Suivant l'exemple du Dr Olivier Ameisen, 30.000 français l'utilisent pour tout autre chose : vaincre leur dépendance à l'alcool.

Ce nouvel avis représente un pas important par rapport au précédent avis de cette autorité de contrôle, en juin dernier : il s'agissait d'une mise en garde. Aujourd'hui, l'agence admet "le recours au baclofène au cas par cas et avec une adaptation de la posologie individuelle afin de garantir dans le temps la dose utile pour chaque patient ".

Maintenant, les essais scientifiques

L'Afssaps reste toutefois prudente : "Une meilleure connaissance du profil de sécurité d'emploi du baclofène est absolument nécessaire. La prise en charge de l'alcoolo-dépendance implique une approche globale par des médecins expérimentés ".

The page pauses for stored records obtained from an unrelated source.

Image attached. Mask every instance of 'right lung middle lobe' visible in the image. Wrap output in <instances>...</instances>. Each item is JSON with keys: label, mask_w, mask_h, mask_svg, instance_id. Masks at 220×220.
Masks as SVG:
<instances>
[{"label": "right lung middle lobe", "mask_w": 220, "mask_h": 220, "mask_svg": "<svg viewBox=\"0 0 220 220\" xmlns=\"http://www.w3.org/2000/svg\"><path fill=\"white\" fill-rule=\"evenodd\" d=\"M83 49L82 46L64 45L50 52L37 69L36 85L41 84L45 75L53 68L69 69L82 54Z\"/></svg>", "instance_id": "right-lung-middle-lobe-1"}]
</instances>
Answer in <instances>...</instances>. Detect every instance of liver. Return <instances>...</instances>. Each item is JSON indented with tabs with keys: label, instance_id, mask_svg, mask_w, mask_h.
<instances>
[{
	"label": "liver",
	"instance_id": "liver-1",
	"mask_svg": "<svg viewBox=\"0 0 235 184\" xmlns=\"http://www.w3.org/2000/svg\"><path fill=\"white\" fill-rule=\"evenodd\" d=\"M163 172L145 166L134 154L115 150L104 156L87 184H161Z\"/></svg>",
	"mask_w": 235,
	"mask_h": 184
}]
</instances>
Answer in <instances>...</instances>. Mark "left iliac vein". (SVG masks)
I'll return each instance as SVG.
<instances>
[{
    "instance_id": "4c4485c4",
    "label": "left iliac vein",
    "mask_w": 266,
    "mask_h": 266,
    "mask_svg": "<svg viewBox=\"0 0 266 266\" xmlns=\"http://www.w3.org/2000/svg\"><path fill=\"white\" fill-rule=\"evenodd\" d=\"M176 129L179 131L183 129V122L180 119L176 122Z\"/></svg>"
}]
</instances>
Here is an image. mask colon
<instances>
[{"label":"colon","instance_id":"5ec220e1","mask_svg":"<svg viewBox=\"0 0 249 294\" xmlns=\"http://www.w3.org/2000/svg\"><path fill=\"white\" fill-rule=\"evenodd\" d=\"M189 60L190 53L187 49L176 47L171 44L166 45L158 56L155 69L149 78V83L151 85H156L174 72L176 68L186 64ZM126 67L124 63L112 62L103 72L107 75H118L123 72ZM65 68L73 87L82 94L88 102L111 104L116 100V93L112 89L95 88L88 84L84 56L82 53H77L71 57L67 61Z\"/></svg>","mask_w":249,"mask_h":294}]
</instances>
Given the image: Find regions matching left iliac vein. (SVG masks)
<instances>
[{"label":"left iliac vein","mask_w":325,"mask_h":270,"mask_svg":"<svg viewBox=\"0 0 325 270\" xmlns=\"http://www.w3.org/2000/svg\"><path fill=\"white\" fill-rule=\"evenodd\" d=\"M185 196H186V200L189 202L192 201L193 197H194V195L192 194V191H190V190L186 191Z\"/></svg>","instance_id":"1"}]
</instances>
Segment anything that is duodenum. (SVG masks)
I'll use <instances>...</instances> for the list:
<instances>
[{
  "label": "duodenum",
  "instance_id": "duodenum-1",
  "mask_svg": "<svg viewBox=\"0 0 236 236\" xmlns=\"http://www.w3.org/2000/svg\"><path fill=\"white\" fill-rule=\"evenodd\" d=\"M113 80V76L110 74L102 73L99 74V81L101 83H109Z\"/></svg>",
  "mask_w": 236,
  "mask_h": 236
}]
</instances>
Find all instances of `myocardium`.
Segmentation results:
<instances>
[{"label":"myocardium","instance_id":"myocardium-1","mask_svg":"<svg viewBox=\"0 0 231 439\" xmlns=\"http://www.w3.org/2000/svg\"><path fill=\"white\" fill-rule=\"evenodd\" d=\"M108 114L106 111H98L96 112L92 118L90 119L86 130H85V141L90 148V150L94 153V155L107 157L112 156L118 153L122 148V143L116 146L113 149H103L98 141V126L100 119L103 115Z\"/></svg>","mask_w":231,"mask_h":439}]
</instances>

Un essai clinique contrôlé, baptisé "Bacloville", est en cours avec  patients présentant une consommation d'alcool à haut risque qui seront suivis pendant au minimum un an. Une procédure scientifique très contrôlée, avec des patients qui prennent un placebo sans le savoir.

Une première évaluation préliminaire menée en France sur 132 personnes a atteint un taux de 44% de patients abstinents au bout d'un an. C'est deux fois mieux qu'avec les médicaments utilisés actuellement en France pour traiter l'alcoolisme.